The fact remains that if there would just be… I’m sounding like a broken record on this, and I know you’re gonna think it’s sophistry given the actions of Corker lately. But the fact remains that if there could be just for three months, even just the appearance of a unified front between Republicans in both the House and the Senate and Trump on the agenda and really take action to move it forward… This is the point of Victor Davis Hanson’s column today.

He said when you get right down to it, the policy differences between Trump and Republicans on Capitol Hill are not that great. And he made the point that for all the talk of congressional Republicans opposing Trump, the fact is that 90% of them have voted with Trump on one or several other pieces of legislation that have come up. Now, I’m not saying there isn’t opposition to Trump.

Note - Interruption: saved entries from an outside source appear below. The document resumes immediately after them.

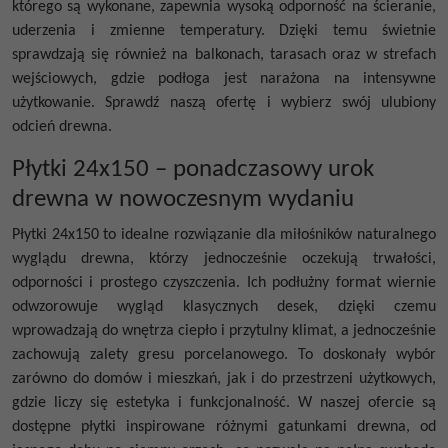
którego są wykonane, zapewnia wysoką odporność na ścieranie,
uderzenia i zmienne temperatury. Dzięki temu świetnie
sprawdzają się również na balkonach, tarasach oraz w strefach
wejściowych, gdzie podłoga jest narażona na intensywne
użytkowanie. Sprawdź naszą ofertę i wybierz swój ulubiony
odcień drewna.
Płytki 24x150 – ponadczasowy urok
drewna w nowoczesnym wydaniu
Płytki 24x150
to idealne rozwiązanie dla miłośników naturalnego
wyglądu drewna, którzy jednocześnie oczekują trwałości,
odporności i prostego czyszczenia. Ich podłużny format wiernie
odwzorowuje wygląd klasycznych desek, dzięki czemu
wprowadzają do wnętrza ciepło i przytulny klimat, a jednocześnie
zachowują zalety gresu porcelanowego. To doskonały wybór
zarówno do domów i mieszkań, jak i do przestrzeni użytkowych,
gdzie liczy się estetyka i funkcjonalność. W naszej ofercie są
dostępne płytki inspirowane różnymi gatunkami drewna, od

The point is that the opposition to Trump is infantile, it’s immature, and it’s childish, because the left is doing what it’s doing.

The left is continuing… The national debt is being added to — the spending — and that’s partly the Republicans’ responsibility as well. But if you look at what’s happening with the NFL, and if you look at what’s happening on college campuses, if you look at what’s happening in Hollywood, the left is on the march in the culture. As Mr. Hanson points out, there’s an orthodoxy that you have to subscribe to. You have to behave… In these areas the left runs, you have to behave according to their demands or you’re out — and, as such, it is a powerful cultural influence.

And the administrative state is still expanding while all of these kerfuffles are going on. Ultimately, what needs to happen is the Republicans need to unify around the same thing that we’ve been dying for them to unify around: Stop the left! I’m sorry to scream or yell, but I get worked up about this, because that is the objective. But to too many people — it doesn’t take many — the objective is: Stop Trump. It’s childish, and it’s based on things that are not real.

If you read Victor Davis Hanson’s entire column, you find out that most of the differences between Never Trumpers and Trump is not policy. It’s Trump. It’s his manner of speaking. It’s his personality. It’s his decorum. It is that he embarrasses people in his party and it embarrasses them because they want to be respected by our opposition, by our enemy. It’s the same old lament. There’s nothing new in it. But it is childish. There is an agenda out there that needs to happen to restore the country’s greatness and to defeat the left.

This insider-versus-outsider thing is a childish thing that’s stopping it. It’s pure opposition to Trump based on things that are not related to policy. It’s not as though Trump is doing things the Republican Party doesn’t support. He’s doing everything they do support! Or say they do. Repeal and replace Obamacare. Cut taxes. Fix immigration. Regrow the economy. Everything Trump’s doing is exactly what the Republican Party has said for years that they believe in, and yet there’s a number of them that can’t bring themselves to.

Both in the media and in academia to think tanks and in Congress, they just can’t bring themselves to agree with Trump because Trump repulses them personally or what have you. It’s small-minded, it’s small-sighted, and it’s actually kind of selfish when you consider the stakes involved. Meaning: The future of the country and what kind of country we’re gonna be and a once-in-a-lifetime opportunity we have here. I don’t know about you, but I never thought we’d have full control of the House, the Senate, and the White House at the same time.

I never thought this opportunity would present itself. I hoped, don’t misunderstand. But I never thought so actually. Now it has, and it’s being squandered. It’s being squandered, and not because Republicans disagree. Now, I realize a lot of Republicans say things on the campaign trail that they don’t mean — and McCain! McCain is out there… Well, I gotta take a break. McCain is supporting some newfangled cockamamie thing called truthfulness in ads. (snorts) From the guy who lied to the American people about his immigration policy just to get elected, and then abandoned it after he gets sworn in again.